__DIRECTION__. Copy all of the lines below word for word, without changing anything.
#### RECORDS TO USE
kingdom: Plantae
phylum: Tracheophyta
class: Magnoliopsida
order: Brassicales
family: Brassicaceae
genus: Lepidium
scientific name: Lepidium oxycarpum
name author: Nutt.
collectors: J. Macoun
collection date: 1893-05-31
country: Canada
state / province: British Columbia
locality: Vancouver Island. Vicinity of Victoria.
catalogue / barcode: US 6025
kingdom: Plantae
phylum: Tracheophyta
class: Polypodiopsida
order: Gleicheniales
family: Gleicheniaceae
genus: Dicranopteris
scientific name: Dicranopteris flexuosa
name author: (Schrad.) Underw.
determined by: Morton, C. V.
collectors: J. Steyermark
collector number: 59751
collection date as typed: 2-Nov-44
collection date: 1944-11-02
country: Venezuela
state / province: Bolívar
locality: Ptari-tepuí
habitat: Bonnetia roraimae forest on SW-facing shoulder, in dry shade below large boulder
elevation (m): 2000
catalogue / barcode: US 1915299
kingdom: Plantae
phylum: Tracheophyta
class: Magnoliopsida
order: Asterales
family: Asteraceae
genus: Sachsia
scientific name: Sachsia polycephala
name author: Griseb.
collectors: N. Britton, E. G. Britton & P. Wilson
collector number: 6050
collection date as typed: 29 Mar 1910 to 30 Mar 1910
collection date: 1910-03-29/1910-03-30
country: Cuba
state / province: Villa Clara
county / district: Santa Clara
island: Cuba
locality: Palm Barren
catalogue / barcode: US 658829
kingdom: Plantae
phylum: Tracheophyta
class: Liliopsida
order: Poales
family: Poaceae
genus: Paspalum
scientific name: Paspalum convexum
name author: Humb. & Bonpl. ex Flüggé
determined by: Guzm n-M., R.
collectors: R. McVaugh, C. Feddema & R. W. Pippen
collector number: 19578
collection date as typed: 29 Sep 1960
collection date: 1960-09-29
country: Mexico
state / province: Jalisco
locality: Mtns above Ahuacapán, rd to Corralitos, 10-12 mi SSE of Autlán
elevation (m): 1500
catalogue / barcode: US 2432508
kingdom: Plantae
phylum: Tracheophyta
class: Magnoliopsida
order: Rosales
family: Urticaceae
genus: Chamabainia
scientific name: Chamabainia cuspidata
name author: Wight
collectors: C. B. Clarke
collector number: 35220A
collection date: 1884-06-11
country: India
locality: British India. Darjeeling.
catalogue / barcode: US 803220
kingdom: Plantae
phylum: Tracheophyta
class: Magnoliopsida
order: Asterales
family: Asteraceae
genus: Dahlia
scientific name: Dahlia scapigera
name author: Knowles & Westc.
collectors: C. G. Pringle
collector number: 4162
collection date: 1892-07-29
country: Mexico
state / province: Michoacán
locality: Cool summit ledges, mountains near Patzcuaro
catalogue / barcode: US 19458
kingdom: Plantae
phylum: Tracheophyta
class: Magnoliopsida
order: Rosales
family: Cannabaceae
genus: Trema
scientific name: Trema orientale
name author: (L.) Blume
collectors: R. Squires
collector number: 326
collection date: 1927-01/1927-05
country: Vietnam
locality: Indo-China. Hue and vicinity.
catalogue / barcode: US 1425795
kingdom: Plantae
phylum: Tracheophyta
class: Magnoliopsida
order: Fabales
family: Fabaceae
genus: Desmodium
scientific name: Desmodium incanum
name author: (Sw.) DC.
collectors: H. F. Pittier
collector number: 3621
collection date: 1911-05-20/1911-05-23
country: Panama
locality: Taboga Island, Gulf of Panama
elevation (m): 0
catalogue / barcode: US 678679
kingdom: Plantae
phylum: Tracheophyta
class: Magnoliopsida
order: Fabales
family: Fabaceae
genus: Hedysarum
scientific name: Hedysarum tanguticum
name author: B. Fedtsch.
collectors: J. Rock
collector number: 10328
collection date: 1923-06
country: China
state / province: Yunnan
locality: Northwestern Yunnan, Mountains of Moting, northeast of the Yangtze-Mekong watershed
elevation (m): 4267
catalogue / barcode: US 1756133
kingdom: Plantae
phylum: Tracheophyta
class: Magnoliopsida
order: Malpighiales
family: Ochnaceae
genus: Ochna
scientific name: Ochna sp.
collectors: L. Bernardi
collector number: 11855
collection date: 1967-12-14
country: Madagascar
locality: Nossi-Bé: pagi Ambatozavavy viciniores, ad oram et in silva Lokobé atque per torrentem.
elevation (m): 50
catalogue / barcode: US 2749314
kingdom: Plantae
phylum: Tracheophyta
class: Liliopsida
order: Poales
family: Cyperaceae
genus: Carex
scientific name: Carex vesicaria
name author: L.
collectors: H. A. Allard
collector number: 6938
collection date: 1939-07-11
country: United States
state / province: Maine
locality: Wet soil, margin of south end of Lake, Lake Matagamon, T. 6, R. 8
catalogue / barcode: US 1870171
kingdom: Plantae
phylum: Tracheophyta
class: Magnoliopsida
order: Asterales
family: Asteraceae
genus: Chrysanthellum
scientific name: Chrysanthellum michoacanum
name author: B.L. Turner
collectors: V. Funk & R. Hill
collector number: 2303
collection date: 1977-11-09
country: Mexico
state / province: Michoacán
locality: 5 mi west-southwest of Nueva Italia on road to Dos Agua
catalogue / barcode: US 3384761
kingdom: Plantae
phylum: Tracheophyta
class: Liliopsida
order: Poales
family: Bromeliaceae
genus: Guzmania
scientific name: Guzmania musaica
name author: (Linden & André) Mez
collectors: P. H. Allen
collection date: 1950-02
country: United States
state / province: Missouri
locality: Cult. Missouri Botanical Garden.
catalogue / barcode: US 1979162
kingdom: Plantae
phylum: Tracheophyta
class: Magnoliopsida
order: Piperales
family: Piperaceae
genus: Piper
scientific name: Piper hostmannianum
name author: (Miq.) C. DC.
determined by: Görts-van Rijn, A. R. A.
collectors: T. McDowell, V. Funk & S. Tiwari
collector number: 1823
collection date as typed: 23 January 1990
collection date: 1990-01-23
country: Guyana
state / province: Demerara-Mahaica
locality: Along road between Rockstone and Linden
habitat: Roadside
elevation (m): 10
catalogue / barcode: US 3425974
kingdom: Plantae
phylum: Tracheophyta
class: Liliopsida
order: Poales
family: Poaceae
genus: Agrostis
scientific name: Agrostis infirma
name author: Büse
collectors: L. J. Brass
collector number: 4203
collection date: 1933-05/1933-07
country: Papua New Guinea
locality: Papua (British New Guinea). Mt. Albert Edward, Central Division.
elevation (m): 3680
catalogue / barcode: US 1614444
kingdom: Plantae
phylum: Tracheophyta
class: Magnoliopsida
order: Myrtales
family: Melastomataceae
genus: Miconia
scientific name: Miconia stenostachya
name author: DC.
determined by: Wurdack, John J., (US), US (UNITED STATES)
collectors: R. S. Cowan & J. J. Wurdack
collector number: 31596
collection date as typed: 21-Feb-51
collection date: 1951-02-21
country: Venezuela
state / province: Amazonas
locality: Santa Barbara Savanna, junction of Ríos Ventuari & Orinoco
########
__TASK SOLUTION__.
kingdom: Plantae
phylum: Tracheophyta
class: Magnoliopsida
order: Brassicales
family: Brassicaceae
genus: Lepidium
scientific name: Lepidium oxycarpum
name author: Nutt.
collectors: J. Macoun
collection date: 1893-05-31
country: Canada
state / province: British Columbia
locality: Vancouver Island. Vicinity of Victoria.
catalogue / barcode: US 6025
kingdom: Plantae
phylum: Tracheophyta
class: Polypodiopsida
order: Gleicheniales
family: Gleicheniaceae
genus: Dicranopteris
scientific name: Dicranopteris flexuosa
name author: (Schrad.) Underw.
determined by: Morton, C. V.
collectors: J. Steyermark
collector number: 59751
collection date as typed: 2-Nov-44
collection date: 1944-11-02
country: Venezuela
state / province: Bolívar
locality: Ptari-tepuí
habitat: Bonnetia roraimae forest on SW-facing shoulder, in dry shade below large boulder
elevation (m): 2000
catalogue / barcode: US 1915299
kingdom: Plantae
phylum: Tracheophyta
class: Magnoliopsida
order: Asterales
family: Asteraceae
genus: Sachsia
scientific name: Sachsia polycephala
name author: Griseb.
collectors: N. Britton, E. G. Britton & P. Wilson
collector number: 6050
collection date as typed: 29 Mar 1910 to 30 Mar 1910
collection date: 1910-03-29/1910-03-30
country: Cuba
state / province: Villa Clara
county / district: Santa Clara
island: Cuba
locality: Palm Barren
catalogue / barcode: US 658829
kingdom: Plantae
phylum: Tracheophyta
class: Liliopsida
order: Poales
family: Poaceae
genus: Paspalum
scientific name: Paspalum convexum
name author: Humb. & Bonpl. ex Flüggé
determined by: Guzm n-M., R.
collectors: R. McVaugh, C. Feddema & R. W. Pippen
collector number: 19578
collection date as typed: 29 Sep 1960
collection date: 1960-09-29
country: Mexico
state / province: Jalisco
locality: Mtns above Ahuacapán, rd to Corralitos, 10-12 mi SSE of Autlán
elevation (m): 1500
catalogue / barcode: US 2432508
kingdom: Plantae
phylum: Tracheophyta
class: Magnoliopsida
order: Rosales
family: Urticaceae
genus: Chamabainia
scientific name: Chamabainia cuspidata
name author: Wight
collectors: C. B. Clarke
collector number: 35220A
collection date: 1884-06-11
country: India
locality: British India. Darjeeling.
catalogue / barcode: US 803220
kingdom: Plantae
phylum: Tracheophyta
class: Magnoliopsida
order: Asterales
family: Asteraceae
genus: Dahlia
scientific name: Dahlia scapigera
name author: Knowles & Westc.
collectors: C. G. Pringle
collector number: 4162
collection date: 1892-07-29
country: Mexico
state / province: Michoacán
locality: Cool summit ledges, mountains near Patzcuaro
catalogue / barcode: US 19458
kingdom: Plantae
phylum: Tracheophyta
class: Magnoliopsida
order: Rosales
family: Cannabaceae
genus: Trema
scientific name: Trema orientale
name author: (L.) Blume
collectors: R. Squires
collector number: 326
collection date: 1927-01/1927-05
country: Vietnam
locality: Indo-China. Hue and vicinity.
catalogue / barcode: US 1425795
kingdom: Plantae
phylum: Tracheophyta
class: Magnoliopsida
order: Fabales
family: Fabaceae
genus: Desmodium
scientific name: Desmodium incanum
name author: (Sw.) DC.
collectors: H. F. Pittier
collector number: 3621
collection date: 1911-05-20/1911-05-23
country: Panama
locality: Taboga Island, Gulf of Panama
elevation (m): 0
catalogue / barcode: US 678679
kingdom: Plantae
phylum: Tracheophyta
class: Magnoliopsida
order: Fabales
family: Fabaceae
genus: Hedysarum
scientific name: Hedysarum tanguticum
name author: B. Fedtsch.
collectors: J. Rock
collector number: 10328
collection date: 1923-06
country: China
state / province: Yunnan
locality: Northwestern Yunnan, Mountains of Moting, northeast of the Yangtze-Mekong watershed
elevation (m): 4267
catalogue / barcode: US 1756133
kingdom: Plantae
phylum: Tracheophyta
class: Magnoliopsida
order: Malpighiales
family: Ochnaceae
genus: Ochna
scientific name: Ochna sp.
collectors: L. Bernardi
collector number: 11855
collection date: 1967-12-14
country: Madagascar
locality: Nossi-Bé: pagi Ambatozavavy viciniores, ad oram et in silva Lokobé atque per torrentem.
elevation (m): 50
catalogue / barcode: US 2749314
kingdom: Plantae
phylum: Tracheophyta
class: Liliopsida
order: Poales
family: Cyperaceae
genus: Carex
scientific name: Carex vesicaria
name author: L.
collectors: H. A. Allard
collector number: 6938
collection date: 1939-07-11
country: United States
state / province: Maine
locality: Wet soil, margin of south end of Lake, Lake Matagamon, T. 6, R. 8
catalogue / barcode: US 1870171
kingdom: Plantae
phylum: Tracheophyta
class: Magnoliopsida
order: Asterales
family: Asteraceae
genus: Chrysanthellum
scientific name: Chrysanthellum michoacanum
name author: B.L. Turner
collectors: V. Funk & R. Hill
collector number: 2303
collection date: 1977-11-09
country: Mexico
state / province: Michoacán
locality: 5 mi west-southwest of Nueva Italia on road to Dos Agua
catalogue / barcode: US 3384761
kingdom: Plantae
phylum: Tracheophyta
class: Liliopsida
order: Poales
family: Bromeliaceae
genus: Guzmania
scientific name: Guzmania musaica
name author: (Linden & André) Mez
collectors: P. H. Allen
collection date: 1950-02
country: United States
state / province: Missouri
locality: Cult. Missouri Botanical Garden.
catalogue / barcode: US 1979162
kingdom: Plantae
phylum: Tracheophyta
class: Magnoliopsida
order: Piperales
family: Piperaceae
genus: Piper
scientific name: Piper hostmannianum
name author: (Miq.) C. DC.
determined by: Görts-van Rijn, A. R. A.
collectors: T. McDowell, V. Funk & S. Tiwari
collector number: 1823
collection date as typed: 23 January 1990
collection date: 1990-01-23
country: Guyana
state / province: Demerara-Mahaica
locality: Along road between Rockstone and Linden
habitat: Roadside
elevation (m): 10
catalogue / barcode: US 3425974
kingdom: Plantae
phylum: Tracheophyta
class: Liliopsida
order: Poales
family: Poaceae
genus: Agrostis
scientific name: Agrostis infirma
name author: Büse
collectors: L. J. Brass
collector number: 4203
collection date: 1933-05/1933-07
country: Papua New Guinea
locality: Papua (British New Guinea). Mt. Albert Edward, Central Division.
elevation (m): 3680
catalogue / barcode: US 1614444
kingdom: Plantae
phylum: Tracheophyta
class: Magnoliopsida
order: Myrtales
family: Melastomataceae
genus: Miconia
scientific name: Miconia stenostachya
name author: DC.
determined by: Wurdack, John J., (US), US (UNITED STATES)
collectors: R. S. Cowan & J. J. Wurdack
collector number: 31596
collection date as typed: 21-Feb-51
collection date: 1951-02-21
country: Venezuela
state / province: Amazonas
locality: Santa Barbara Savanna, junction of Ríos Ventuari & Orinoco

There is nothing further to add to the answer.